Understanding CineFX - MUCH more than the R300
First, let me begin by saying that nVidia is taking a VERY dangerous bet. They're hoping for developers to use their tech instead of ATI one, even if ATI tech is the MS official minimum for DX9 ( As Far As We Know )
I'm basing myself on nVidia public "CineFX_1-final.pdf" presentation to compare the NV30, the R300 and DX8. However, a few errors or strange oddities do exist in this document:
The R300 is supposed to be able to do 128 bit color, just as the NV30.
The NV30 raytracing power is explained at all, so it's better to simply suppose it won't be used by devs for a while.
Now, the real power of the NV30 lies into the vertex shaders, but first, the pixel shaders.
The Pixel Shader of the NV30, said simply, has amazing raw power but no big advancement from PS 1.4 beside it got a lot more instructions.
But since the NV25 didn't support PS 1.4, it's a good thing this becomes a standard.
Compared to the R300, the NV30 only has more instructions available, and most likely a higher clock rate, enabling for those instructions to actually be usefull and fast.
However, nVidia isn't betting on their Pixel Shader power at all - they simply hope developers allow for higher instruction counts depending on the hardware, making games look better on their cards.
The Vertex Shader of the NV30 - A hundred shaders for the price of one
The goal of any good programmer is batching several thousands polygons into a single DrawIndexedPrimitive call.
Before Shaders, there were THREE problems here: textures and render states and buffers
After shaders, there were FIVE problems here: texture, render states ( which became less of a problem, but it still existed ) , buffers, vertex shaders and pixel shaders.
Pixel Shaders, however, could rapidly become less usefull by Vertex Shaders because as there are more and more polygons in models, Vertex Shader quality is nearly as good as the Pixel Shader one.
So it's likely pixel shaders mostly get used for water and very specific pruposes in the future, reducing the importance of that problem ( and nearly eliminating it with PS 3.0 including branching, which will hopefully be ready in about 12-24 months )
However, the R300 is doing a lame attemp to fix the Vertex Shader problem: maximum 4 loops and each having a maximum 256 instructions.
nVidia way is better: maximum 256 loops and each having a maximum of 65536 instructions.

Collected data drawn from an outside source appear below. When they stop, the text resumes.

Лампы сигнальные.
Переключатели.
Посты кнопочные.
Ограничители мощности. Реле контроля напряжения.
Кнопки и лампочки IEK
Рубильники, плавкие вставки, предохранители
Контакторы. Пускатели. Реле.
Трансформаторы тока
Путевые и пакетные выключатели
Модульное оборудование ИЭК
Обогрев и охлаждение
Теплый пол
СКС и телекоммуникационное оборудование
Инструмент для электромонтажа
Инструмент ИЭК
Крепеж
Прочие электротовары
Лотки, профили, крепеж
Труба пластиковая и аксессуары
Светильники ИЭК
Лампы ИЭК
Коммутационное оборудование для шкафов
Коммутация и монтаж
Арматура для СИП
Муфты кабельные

This allows to actually have a LOT less vertex shaders than before, and all of this because there are a lot of loops and branching power.
And ya know what that means? Yep, you guessed it - much better batching. And a lot more performance if the programmers do it right.
nVidia system for Vertex Shaders is excellent, and could result in great branching and a LOT less done on the CPU.
This might also give us a lot more free time for the CPU to do AI - which is, IMO, a good thing.